Where the data below has the string "primitives", return the whole line.

Image and design file data
● ● ● ● ● ● ●

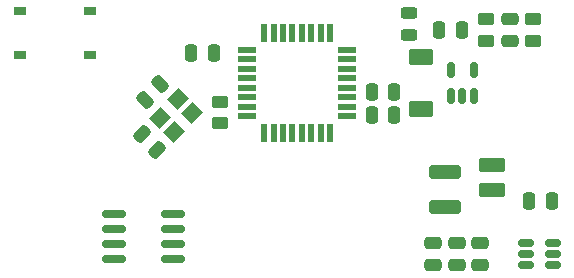
<source format=gtp>
G04 #@! TF.GenerationSoftware,KiCad,Pcbnew,8.0.5*
G04 #@! TF.CreationDate,2024-09-14T16:18:35+01:00*
G04 #@! TF.ProjectId,RotationEncoder,526f7461-7469-46f6-9e45-6e636f646572,rev?*
G04 #@! TF.SameCoordinates,Original*
G04 #@! TF.FileFunction,Paste,Top*
G04 #@! TF.FilePolarity,Positive*
%FSLAX46Y46*%
G04 Gerber Fmt 4.6, Leading zero omitted, Abs format (unit mm)*
G04 Created by KiCad (PCBNEW 8.0.5) date 2024-09-14 16:18:35*
%MOMM*%
%LPD*%
G01*
G04 APERTURE LIST*
G04 Aperture macros list*
%AMRoundRect*
0 Rectangle with rounded corners*
0 $1 Rounding radius*
0 $2 $3 $4 $5 $6 $7 $8 $9 X,Y pos of 4 corners*
0 Add a 4 corners polygon primitive as box body*
4,1,4,$2,$3,$4,$5,$6,$7,$8,$9,$2,$3,0*
0 Add four circle primitives for the rounded corners*
1,1,$1+$1,$2,$3*
1,1,$1+$1,$4,$5*
1,1,$1+$1,$6,$7*
1,1,$1+$1,$8,$9*
0 Add four rect primitives between the rounded corners*
20,1,$1+$1,$2,$3,$4,$5,0*
20,1,$1+$1,$4,$5,$6,$7,0*
20,1,$1+$1,$6,$7,$8,$9,0*
20,1,$1+$1,$8,$9,$2,$3,0*%
%AMRotRect*
0 Rectangle, with rotation*
0 The origin of the aperture is its center*
0 $1 length*
0 $2 width*
0 $3 Rotation angle, in degrees counterclockwise*
0 Add horizontal line*
21,1,$1,$2,0,0,$3*%
G04 Aperture macros list end*
%ADD10RoundRect,0.250000X-0.250000X-0.475000X0.250000X-0.475000X0.250000X0.475000X-0.250000X0.475000X0*%
%ADD11RoundRect,0.250000X-0.475000X0.250000X-0.475000X-0.250000X0.475000X-0.250000X0.475000X0.250000X0*%
%ADD12RoundRect,0.243750X-0.456250X0.243750X-0.456250X-0.243750X0.456250X-0.243750X0.456250X0.243750X0*%
%ADD13RoundRect,0.150000X-0.512500X-0.150000X0.512500X-0.150000X0.512500X0.150000X-0.512500X0.150000X0*%
%ADD14RoundRect,0.250000X0.850000X-0.375000X0.850000X0.375000X-0.850000X0.375000X-0.850000X-0.375000X0*%
%ADD15RoundRect,0.150000X-0.825000X-0.150000X0.825000X-0.150000X0.825000X0.150000X-0.825000X0.150000X0*%
%ADD16RoundRect,0.150000X0.150000X-0.512500X0.150000X0.512500X-0.150000X0.512500X-0.150000X-0.512500X0*%
%ADD17RoundRect,0.250000X-0.159099X0.512652X-0.512652X0.159099X0.159099X-0.512652X0.512652X-0.159099X0*%
%ADD18RoundRect,0.250000X0.250000X0.475000X-0.250000X0.475000X-0.250000X-0.475000X0.250000X-0.475000X0*%
%ADD19RoundRect,0.250000X0.475000X-0.250000X0.475000X0.250000X-0.475000X0.250000X-0.475000X-0.250000X0*%
%ADD20RoundRect,0.250000X-0.450000X0.262500X-0.450000X-0.262500X0.450000X-0.262500X0.450000X0.262500X0*%
%ADD21RoundRect,0.250000X0.512652X0.159099X0.159099X0.512652X-0.512652X-0.159099X-0.159099X-0.512652X0*%
%ADD22R,1.600000X0.550000*%
%ADD23R,0.550000X1.600000*%
%ADD24RoundRect,0.250000X0.800000X-0.450000X0.800000X0.450000X-0.800000X0.450000X-0.800000X-0.450000X0*%
%ADD25RoundRect,0.250000X0.450000X-0.262500X0.450000X0.262500X-0.450000X0.262500X-0.450000X-0.262500X0*%
%ADD26RotRect,1.400000X1.200000X45.000000*%
%ADD27R,1.000000X0.750000*%
%ADD28RoundRect,0.250000X-1.100000X0.325000X-1.100000X-0.325000X1.100000X-0.325000X1.100000X0.325000X0*%
G04 APERTURE END LIST*
D10*
X151300000Y-90250000D03*
X153200000Y-90250000D03*
D11*
X163000000Y-82050000D03*
X163000000Y-83950000D03*
D12*
X154500000Y-81562500D03*
X154500000Y-83437500D03*
D13*
X164362500Y-101050000D03*
X164362500Y-102000000D03*
X164362500Y-102950000D03*
X166637500Y-102950000D03*
X166637500Y-102000000D03*
X166637500Y-101050000D03*
D14*
X161500000Y-96575000D03*
X161500000Y-94425000D03*
D15*
X129525000Y-98595000D03*
X129525000Y-99865000D03*
X129525000Y-101135000D03*
X129525000Y-102405000D03*
X134475000Y-102405000D03*
X134475000Y-101135000D03*
X134475000Y-99865000D03*
X134475000Y-98595000D03*
D16*
X158050000Y-88637500D03*
X159000000Y-88637500D03*
X159950000Y-88637500D03*
X159950000Y-86362500D03*
X158050000Y-86362500D03*
D17*
X133421751Y-87578249D03*
X132078249Y-88921751D03*
D18*
X166550000Y-97500000D03*
X164650000Y-97500000D03*
D19*
X156500000Y-102950000D03*
X156500000Y-101050000D03*
D10*
X157050000Y-83000000D03*
X158950000Y-83000000D03*
D20*
X165000000Y-82087500D03*
X165000000Y-83912500D03*
D21*
X133171751Y-93171751D03*
X131828249Y-91828249D03*
D22*
X140750000Y-84700000D03*
X140750000Y-85500000D03*
X140750000Y-86300000D03*
X140750000Y-87100000D03*
X140750000Y-87900000D03*
X140750000Y-88700000D03*
X140750000Y-89500000D03*
X140750000Y-90300000D03*
D23*
X142200000Y-91750000D03*
X143000000Y-91750000D03*
X143800000Y-91750000D03*
X144600000Y-91750000D03*
X145400000Y-91750000D03*
X146200000Y-91750000D03*
X147000000Y-91750000D03*
X147800000Y-91750000D03*
D22*
X149250000Y-90300000D03*
X149250000Y-89500000D03*
X149250000Y-88700000D03*
X149250000Y-87900000D03*
X149250000Y-87100000D03*
X149250000Y-86300000D03*
X149250000Y-85500000D03*
X149250000Y-84700000D03*
D23*
X147800000Y-83250000D03*
X147000000Y-83250000D03*
X146200000Y-83250000D03*
X145400000Y-83250000D03*
X144600000Y-83250000D03*
X143800000Y-83250000D03*
X143000000Y-83250000D03*
X142200000Y-83250000D03*
D24*
X155500000Y-89700000D03*
X155500000Y-85300000D03*
D11*
X158500000Y-101050000D03*
X158500000Y-102950000D03*
D25*
X138500000Y-90912500D03*
X138500000Y-89087500D03*
D26*
X134573223Y-91628858D03*
X136128858Y-90073223D03*
X134926777Y-88871142D03*
X133371142Y-90426777D03*
D27*
X121500000Y-81375000D03*
X127500000Y-81375000D03*
X121500000Y-85125000D03*
X127500000Y-85125000D03*
D28*
X157500000Y-95050000D03*
X157500000Y-98000000D03*
D25*
X161000000Y-83912500D03*
X161000000Y-82087500D03*
D19*
X160500000Y-102950000D03*
X160500000Y-101050000D03*
D10*
X151300000Y-88250000D03*
X153200000Y-88250000D03*
D18*
X137950000Y-85000000D03*
X136050000Y-85000000D03*
M02*

</source>
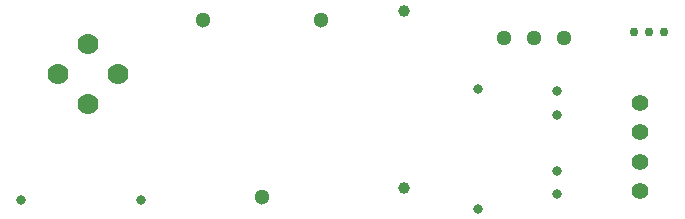
<source format=gbr>
%TF.GenerationSoftware,KiCad,Pcbnew,(6.0.7)*%
%TF.CreationDate,2022-09-16T11:34:41+01:00*%
%TF.ProjectId,gas sniffer,67617320-736e-4696-9666-65722e6b6963,rev?*%
%TF.SameCoordinates,Original*%
%TF.FileFunction,Plated,1,2,PTH,Drill*%
%TF.FilePolarity,Positive*%
%FSLAX46Y46*%
G04 Gerber Fmt 4.6, Leading zero omitted, Abs format (unit mm)*
G04 Created by KiCad (PCBNEW (6.0.7)) date 2022-09-16 11:34:41*
%MOMM*%
%LPD*%
G01*
G04 APERTURE LIST*
%TA.AperFunction,ComponentDrill*%
%ADD10C,0.750000*%
%TD*%
%TA.AperFunction,ComponentDrill*%
%ADD11C,0.800000*%
%TD*%
%TA.AperFunction,ComponentDrill*%
%ADD12C,1.000000*%
%TD*%
%TA.AperFunction,ComponentDrill*%
%ADD13C,1.290000*%
%TD*%
%TA.AperFunction,ComponentDrill*%
%ADD14C,1.300000*%
%TD*%
%TA.AperFunction,ComponentDrill*%
%ADD15C,1.400000*%
%TD*%
%TA.AperFunction,ComponentDrill*%
%ADD16C,1.778000*%
%TD*%
G04 APERTURE END LIST*
D10*
%TO.C,U2*%
X66000000Y-16750000D03*
X67270000Y-16750000D03*
X68540000Y-16750000D03*
D11*
%TO.C,R1*%
X14090000Y-31000000D03*
X24250000Y-31000000D03*
%TO.C,R2*%
X52750000Y-21590000D03*
X52750000Y-31750000D03*
%TO.C,C3*%
X59500000Y-21750000D03*
X59500000Y-23750000D03*
%TO.C,C2*%
X59500000Y-28500000D03*
X59500000Y-30500000D03*
D12*
%TO.C,C1*%
X46500000Y-15000000D03*
X46500000Y-30000000D03*
D13*
%TO.C,IC1*%
X55000000Y-17250000D03*
X57540000Y-17250000D03*
X60080000Y-17250000D03*
D14*
%TO.C,VR1*%
X29500000Y-15750000D03*
X34500000Y-30750000D03*
X39500000Y-15750000D03*
D15*
%TO.C,J1*%
X66500000Y-22750000D03*
X66500000Y-25250000D03*
X66500000Y-27750000D03*
X66500000Y-30250000D03*
D16*
%TO.C,U1*%
X17210000Y-20290000D03*
X19750000Y-17750000D03*
X19750000Y-22830000D03*
X22290000Y-20290000D03*
M02*

</source>
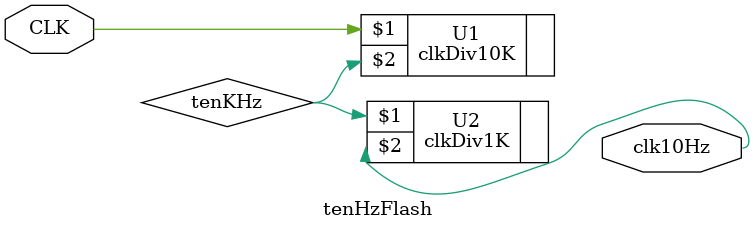
<source format=v>
`timescale 1ns / 1ps
module tenHzFlash(
    input CLK,
    output clk10Hz
    );
	wire tenKHz;
	
	clkDiv10K U1(CLK, tenKHz);
	
	clkDiv1K U2(tenKHz, clk10Hz);

endmodule

</source>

● ● ● ● ● ● ●

• Response for this exercise:
0 Add four circle primitives for the rounded corners*
0 Add four rect primitives between the rounded corners*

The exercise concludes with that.